- Opening Delimiter -
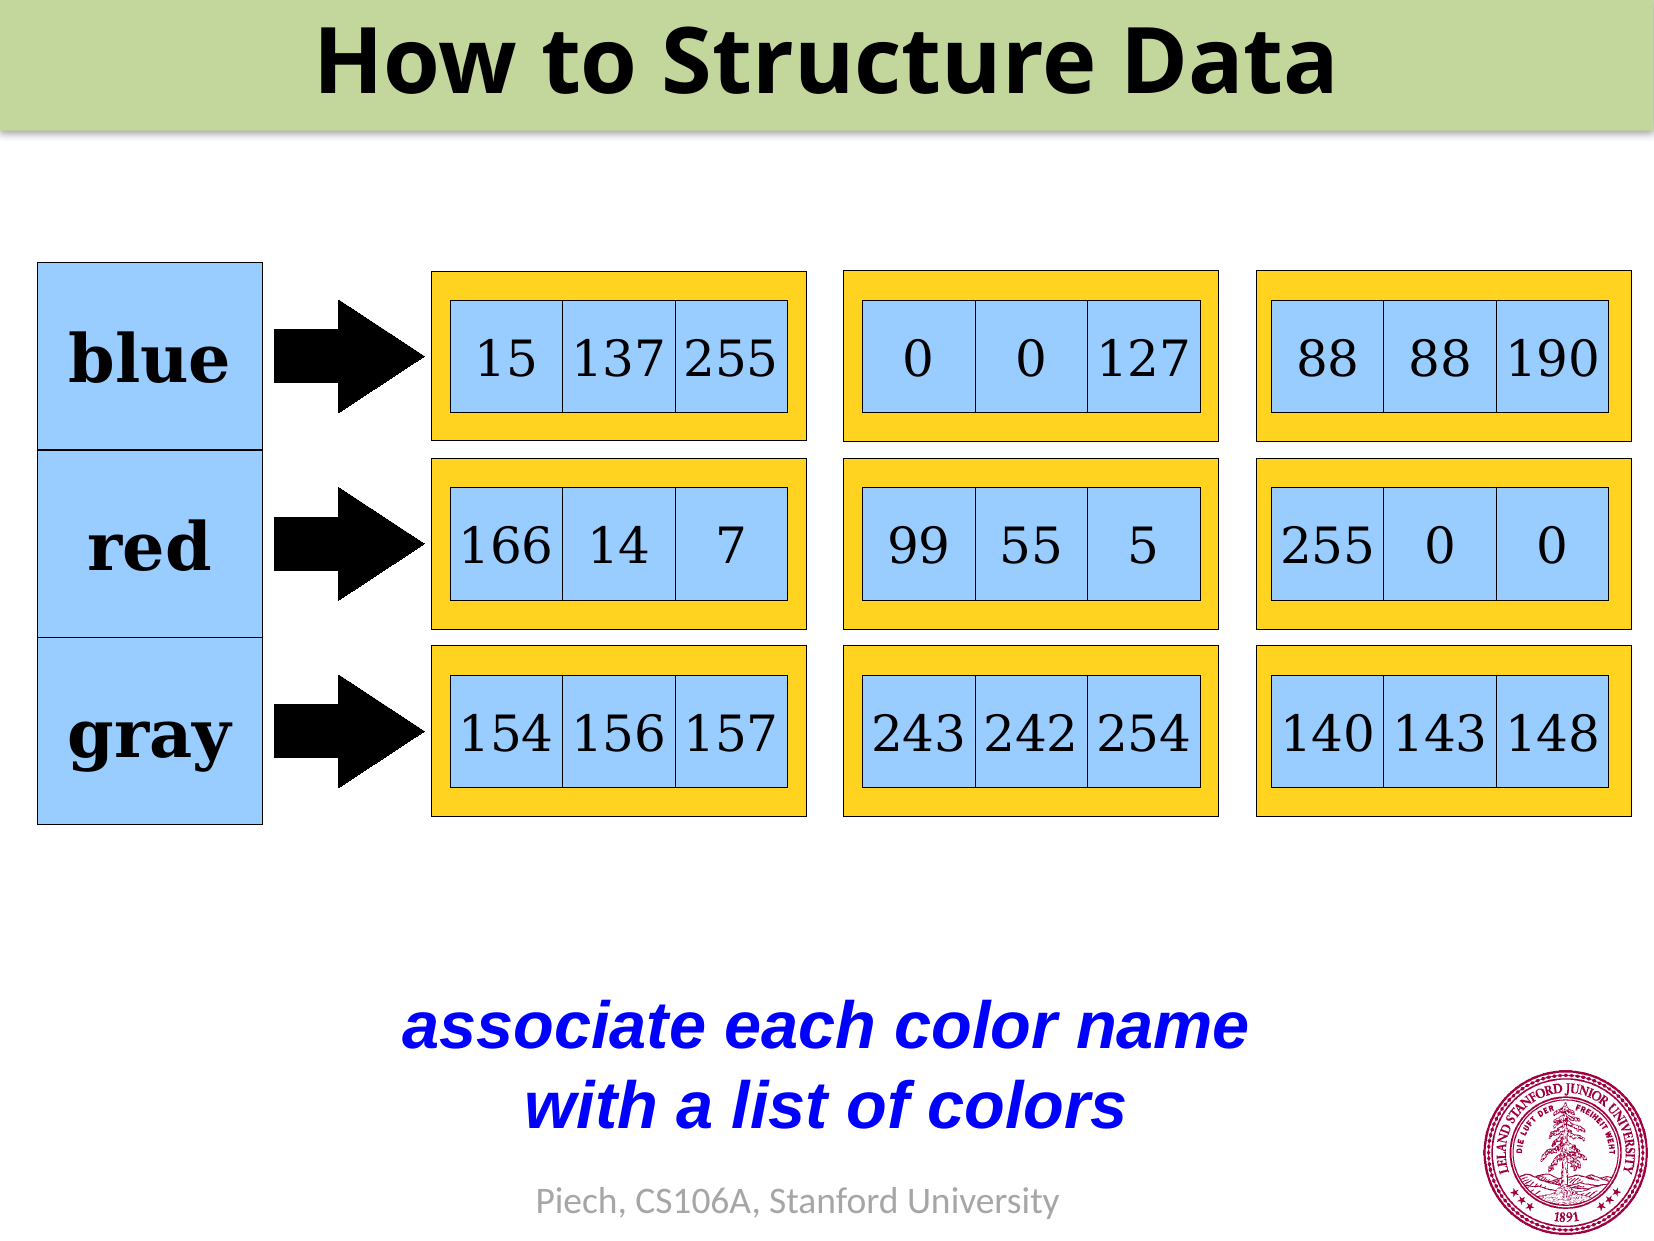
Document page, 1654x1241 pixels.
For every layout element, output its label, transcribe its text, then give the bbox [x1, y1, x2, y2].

text_box [274, 675, 425, 788]
text_box 127 [1087, 300, 1201, 413]
text_box blue [37, 262, 263, 450]
text_box [431, 271, 807, 441]
text_box 254 [1087, 675, 1201, 788]
text_box 166 [450, 487, 562, 601]
text_box associate each color name with a list of colors [387, 974, 1266, 1150]
text_box [431, 458, 807, 630]
text_box [1256, 458, 1632, 630]
text_box 0 [975, 300, 1087, 413]
text_box 5 [1087, 487, 1201, 601]
text_box 154 [450, 675, 562, 788]
text_box 255 [675, 300, 788, 413]
text_box 0 [1383, 487, 1496, 601]
text_box How to Structure Data [0, 0, 1654, 134]
text_box 156 [562, 675, 675, 788]
text_box 14 [562, 487, 675, 601]
text_box [843, 458, 1219, 630]
text_box 157 [675, 675, 788, 788]
text_box 143 [1383, 675, 1496, 788]
text_box [431, 645, 807, 817]
text_box red [37, 450, 263, 637]
text_box 7 [675, 487, 788, 601]
text_box 0 [1496, 487, 1609, 601]
text_box 140 [1271, 675, 1383, 788]
text_box gray [37, 637, 263, 825]
text_box 99 [862, 487, 975, 601]
text_box 255 [1271, 487, 1383, 601]
text_box 88 [1271, 300, 1383, 413]
text_box 190 [1496, 300, 1609, 413]
text_box [1256, 270, 1632, 442]
text_box 0 [862, 300, 975, 413]
text_box [274, 300, 425, 413]
text_box 55 [975, 487, 1087, 601]
text_box 15 [450, 300, 562, 413]
text_box 137 [562, 300, 675, 413]
text_box 148 [1496, 675, 1609, 788]
text_box [274, 487, 425, 601]
text_box 243 [862, 675, 975, 788]
text_box 242 [975, 675, 1087, 788]
picture [1483, 1070, 1648, 1235]
text_box [1256, 645, 1632, 817]
text_box [843, 645, 1219, 817]
text_box 88 [1383, 300, 1496, 413]
text_box [843, 270, 1219, 442]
- Closing Delimiter -
**Goal of the exercise**
Drop every picture and repeat the rest of the entries exactly.

**Answer space**
Document page, 1654x1241 pixels.
For every layout element, output its label, transcribe its text, then give the bbox [x1, y1, x2, y2].

text_box [274, 675, 425, 788]
text_box 127 [1087, 300, 1201, 413]
text_box blue [37, 262, 263, 450]
text_box [431, 271, 807, 441]
text_box 254 [1087, 675, 1201, 788]
text_box 166 [450, 487, 562, 601]
text_box associate each color name with a list of colors [387, 974, 1266, 1150]
text_box [431, 458, 807, 630]
text_box [1256, 458, 1632, 630]
text_box 0 [975, 300, 1087, 413]
text_box 5 [1087, 487, 1201, 601]
text_box 154 [450, 675, 562, 788]
text_box 255 [675, 300, 788, 413]
text_box 0 [1383, 487, 1496, 601]
text_box How to Structure Data [0, 0, 1654, 134]
text_box 156 [562, 675, 675, 788]
text_box 14 [562, 487, 675, 601]
text_box [843, 458, 1219, 630]
text_box 157 [675, 675, 788, 788]
text_box 143 [1383, 675, 1496, 788]
text_box [431, 645, 807, 817]
text_box red [37, 450, 263, 637]
text_box 7 [675, 487, 788, 601]
text_box 0 [1496, 487, 1609, 601]
text_box 140 [1271, 675, 1383, 788]
text_box gray [37, 637, 263, 825]
text_box 99 [862, 487, 975, 601]
text_box 255 [1271, 487, 1383, 601]
text_box 88 [1271, 300, 1383, 413]
text_box 190 [1496, 300, 1609, 413]
text_box [1256, 270, 1632, 442]
text_box 0 [862, 300, 975, 413]
text_box [274, 300, 425, 413]
text_box 55 [975, 487, 1087, 601]
text_box 15 [450, 300, 562, 413]
text_box 137 [562, 300, 675, 413]
text_box 148 [1496, 675, 1609, 788]
text_box [274, 487, 425, 601]
text_box 243 [862, 675, 975, 788]
text_box 242 [975, 675, 1087, 788]
picture [1483, 1070, 1648, 1235]
text_box [1256, 645, 1632, 817]
text_box [843, 645, 1219, 817]
text_box 88 [1383, 300, 1496, 413]
text_box [843, 270, 1219, 442]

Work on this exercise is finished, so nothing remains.